◆ Your assignment:
Quote every line of the material below word for word, omitting the pictures.
● ● ● ●
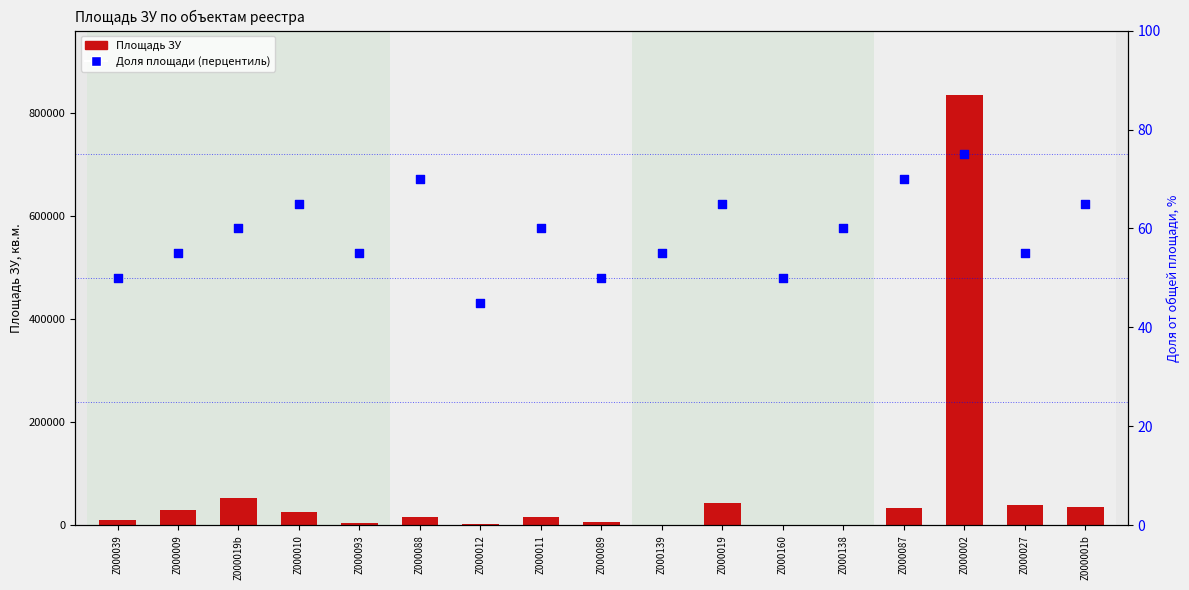

Which series contains the highest Y value?

Площадь ЗУ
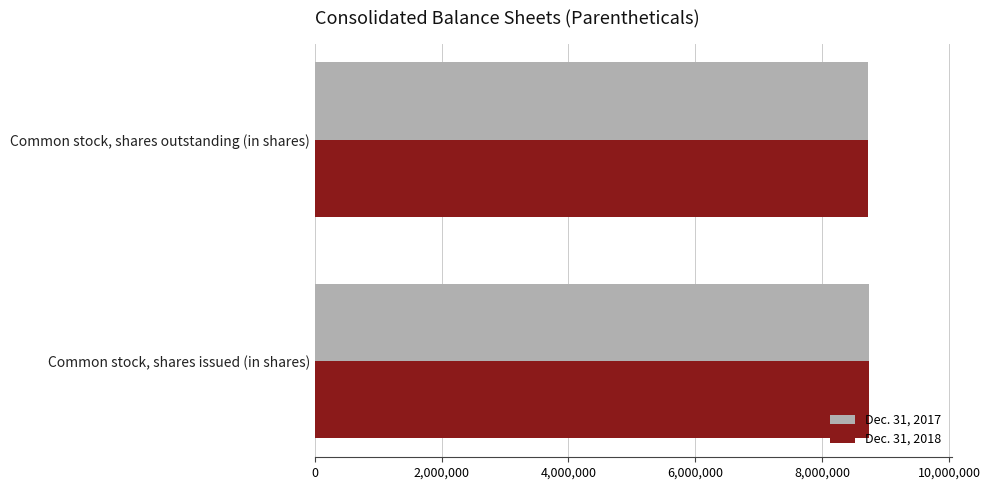

What is the average value of the Dec. 31, 2018 series?

8730493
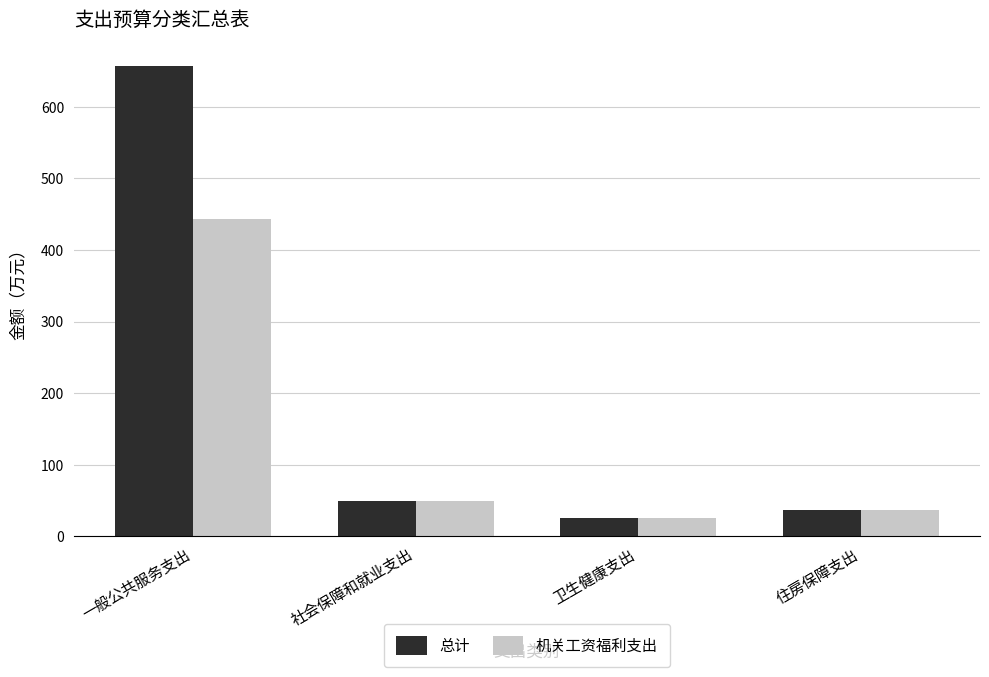

What is the total value across all series at 社会保障和就业支出?

99.7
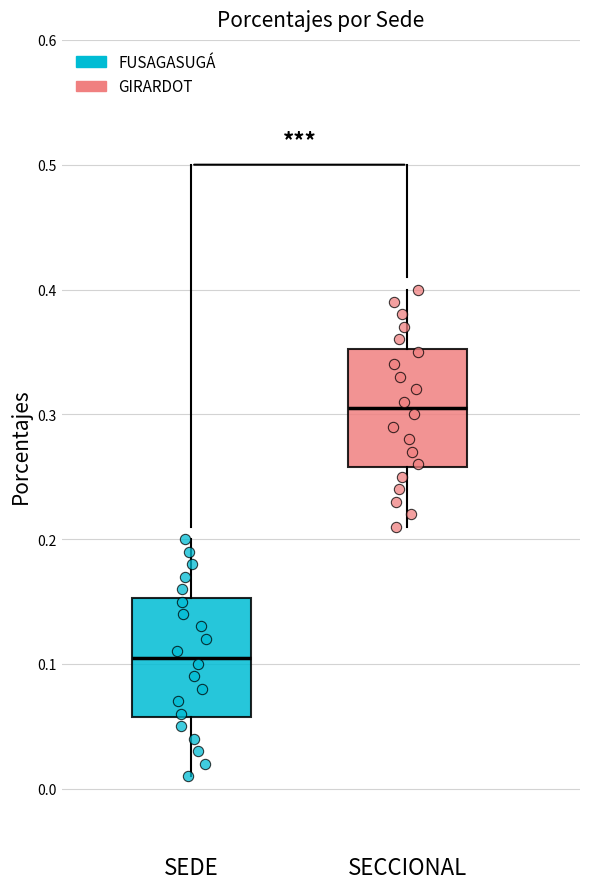

Which box's median line is the highest?

SECCIONAL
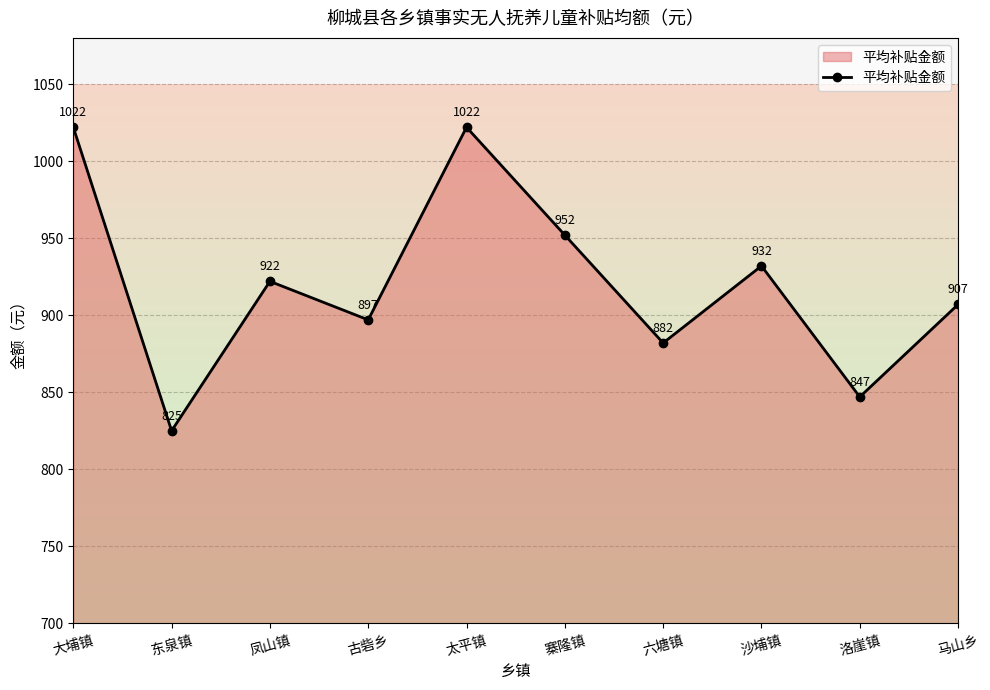

What position from the right is 大埔镇?

10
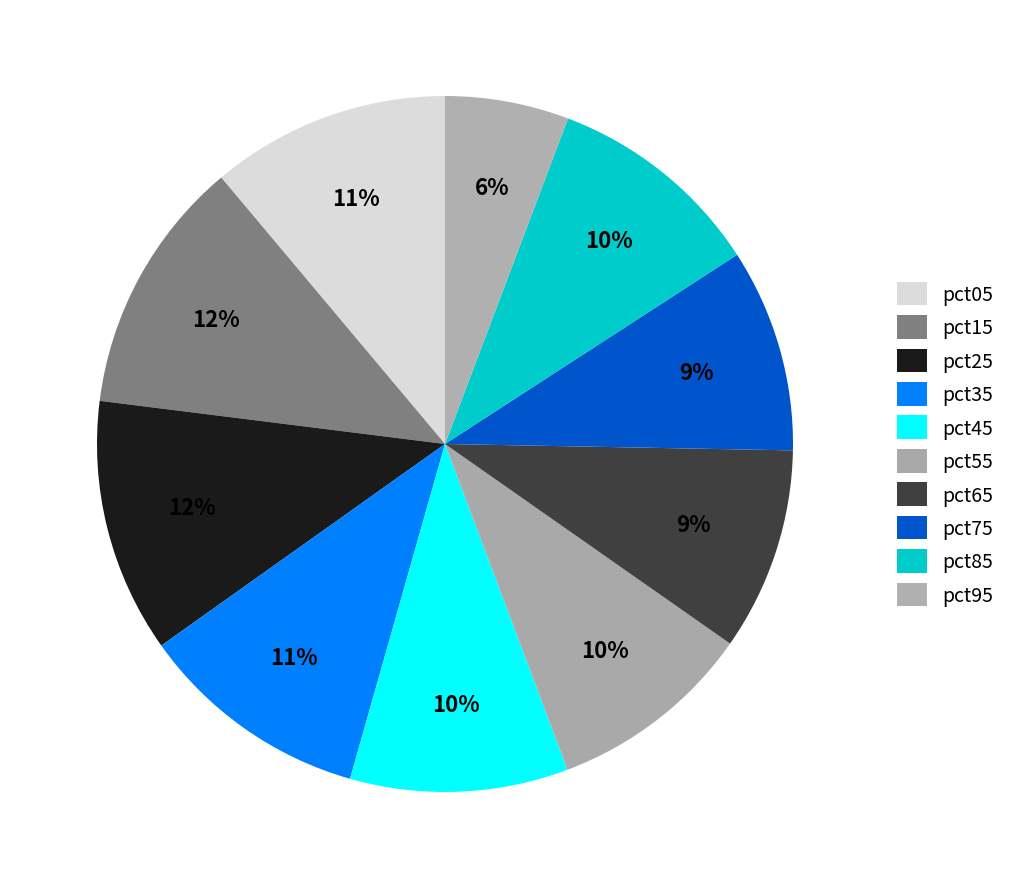

To the nearest percent, what percentage of the pie is pct35?

11%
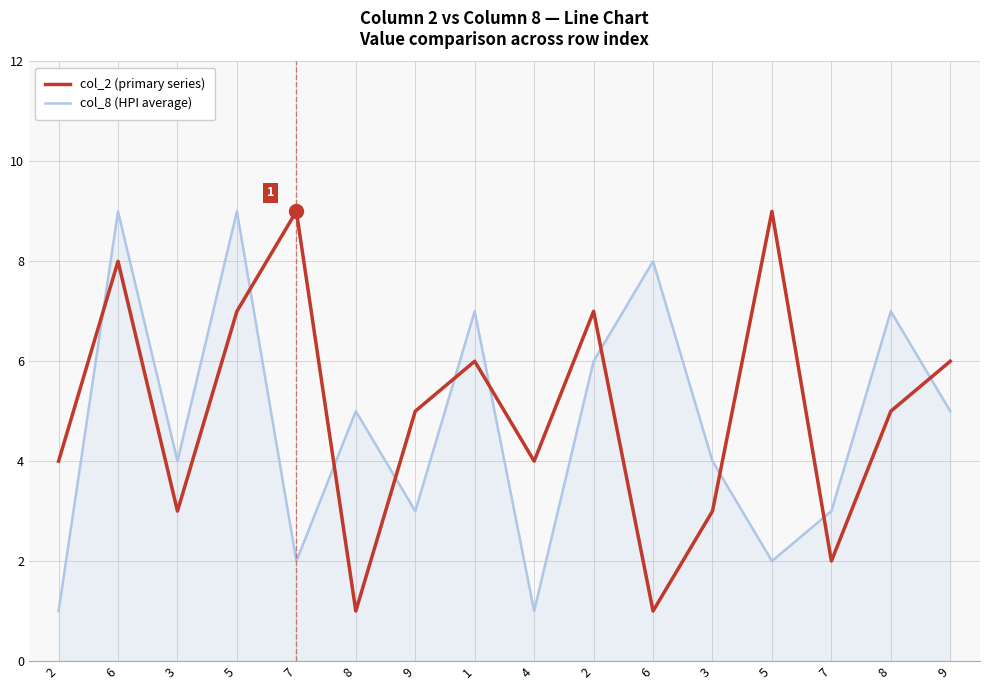

What is the sum of the col_2 (primary series) values at 2 and 9?

10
● ● ● ●
◆ Solution:
Which series contains the highest Y value?

Площадь ЗУ

What is the average value of the Dec. 31, 2018 series?

8730493

What is the total value across all series at 社会保障和就业支出?

99.7

Which box's median line is the highest?

SECCIONAL

What position from the right is 大埔镇?

10

To the nearest percent, what percentage of the pie is pct35?

11%

What is the sum of the col_2 (primary series) values at 2 and 9?

10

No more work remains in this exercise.